Depending upon what the data shows and how the federal government draws its conclusions, the ultimate result of the study could imperil surface drinking water supplies for Manteca, Lathrop, Ripon and Tracy as well as irrigation water for the SSJID and OID.

That’s because the National Fisheries has pushed a management plan that calls for significantly increasing water releases from New Melones. To do that, it would require tapping into the 300,000 acre feet of superior water rights that the SSJID and OID have on the watershed during dry years. Historical data indicates that in severe or critical stretches of drought it would require the virtual draining of New Melones to make the theory work.
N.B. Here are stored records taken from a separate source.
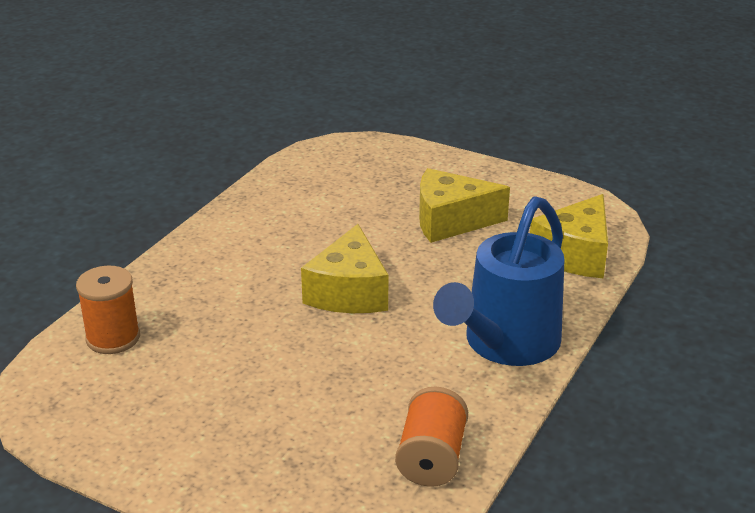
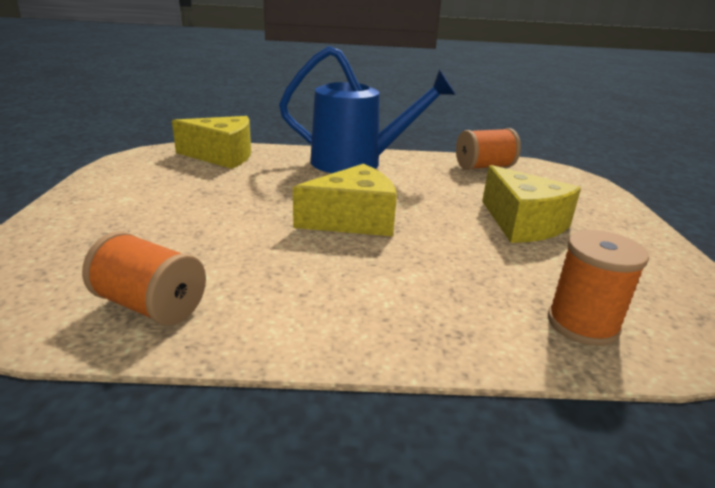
camera: 120 degrees left, 5 degrees down
yellow cheese [419,168,510,243] -> yellow cheese moved to [482,165,581,243]
none -> orange spool [82,231,206,326]

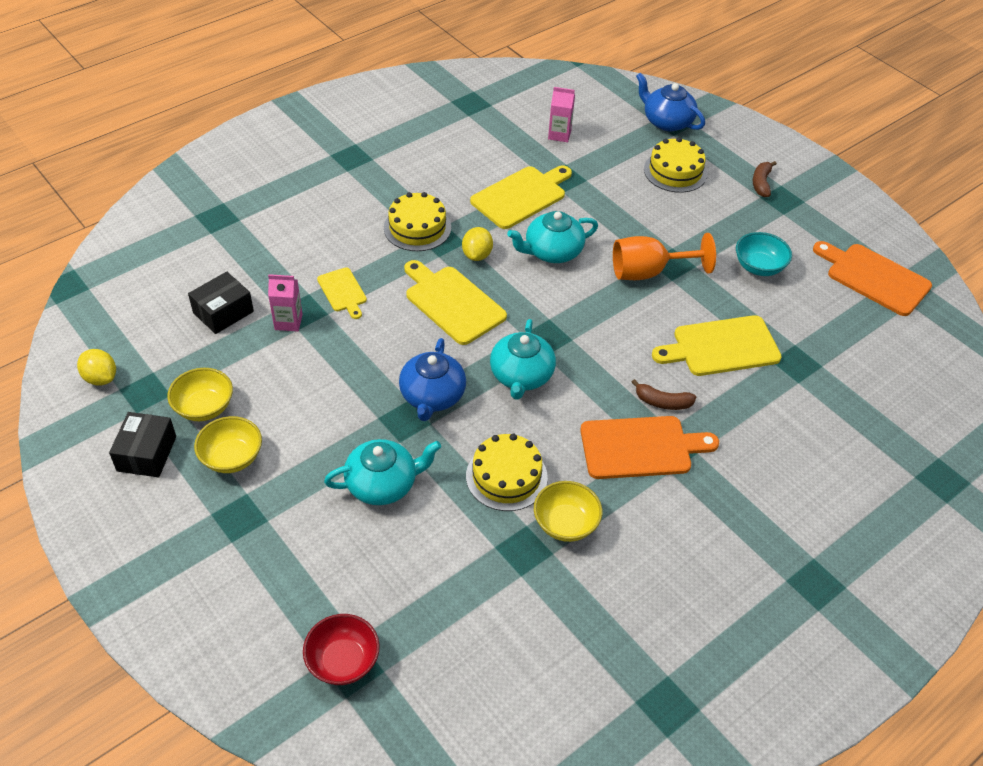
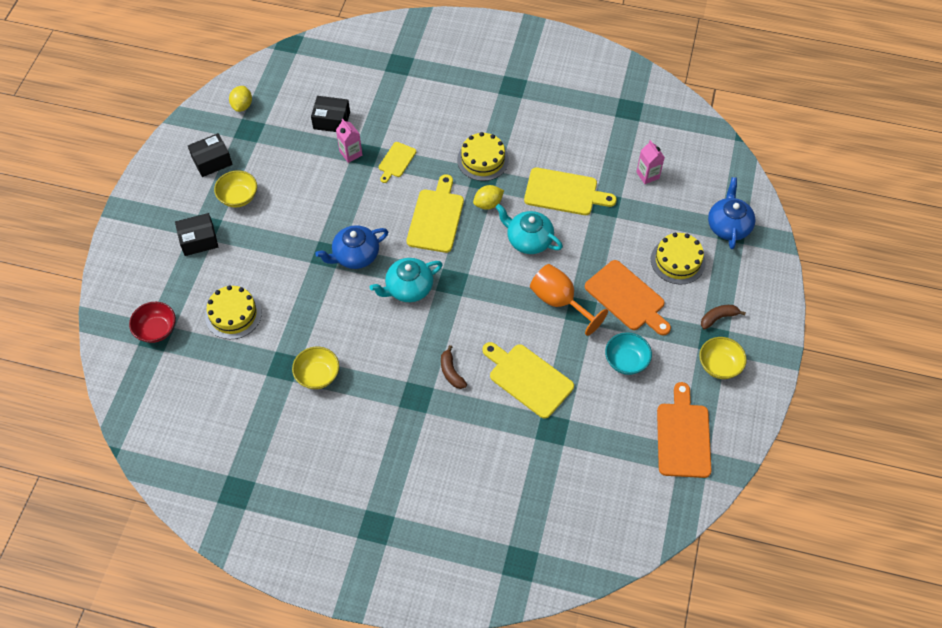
camera: 55 degrees right, 10 degrees up
yellow bowl [167,368,233,421] -> yellow bowl moved to [699,337,747,379]
turquoise teapot [324,439,441,505] -> none
yellow cake [466,434,548,511] -> yellow cake moved to [205,285,262,339]
orange cutting board [580,416,719,479] -> orange cutting board moved to [585,260,671,335]
none -> black box [175,213,218,256]

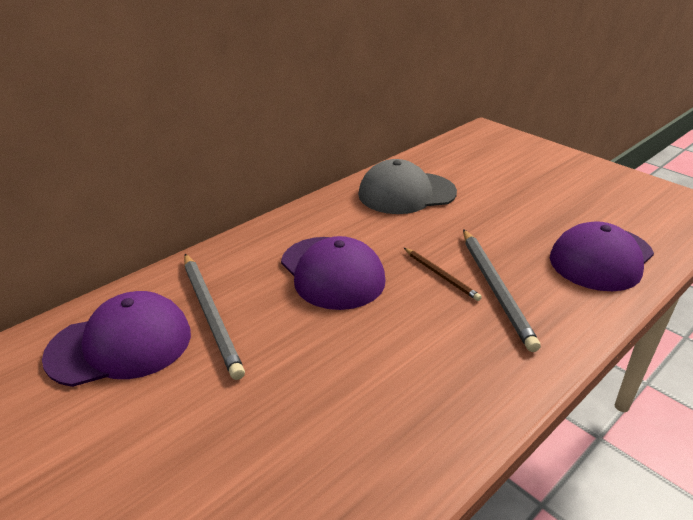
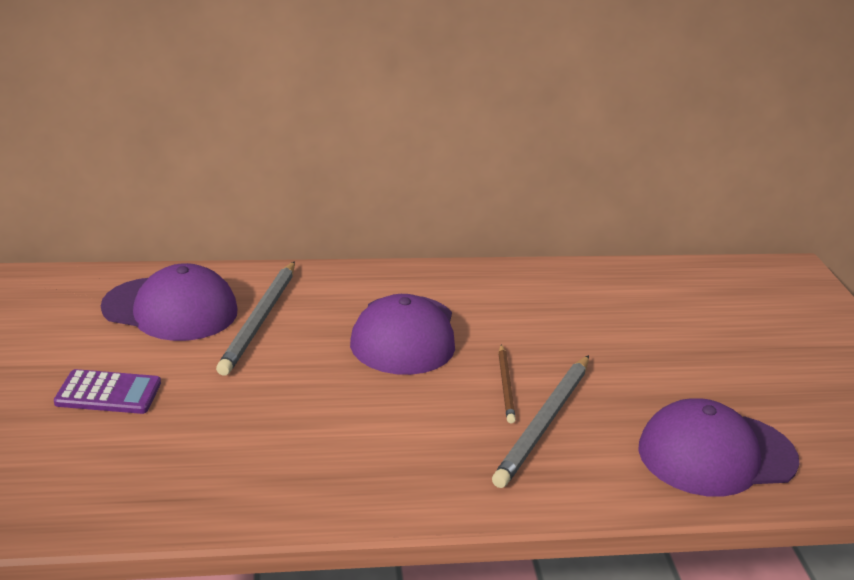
camera: 35 degrees right, 5 degrees down
grey cap [358,159,457,214] -> none
none -> purple calculator [54,369,161,414]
A number of biologists are working along the river currently checking sensors placed as far as 300 feet from the normal river’s edge to measure seepage and track the fingerlings

The OID and SSJID commissioned an independent research effort focusing on keeping the non-native fish population that preys on the salmon fingerlings in check. Such a strategy would require less water diverted to the April-May salmon migration period.

High water is normally the norm this time of year on the Stanislaus River due to releases for the salmon migration. It isn’t normal, however, for a critical dry year that California finds itself facing for the second straight year. Instead it replicates a heavy spring run-off scenario.

Typically increased flows for the salmon migration on the Stanislaus are from April 1 to May 31. This year the Bureau compressed the flows into a period starting April 12 and ending May 21.

After May 21, water flows will start returning to normal.

The high flows in recent weeks have posed problems not just for landowners but also rafters and boaters who have been caught unprepared in the swift water.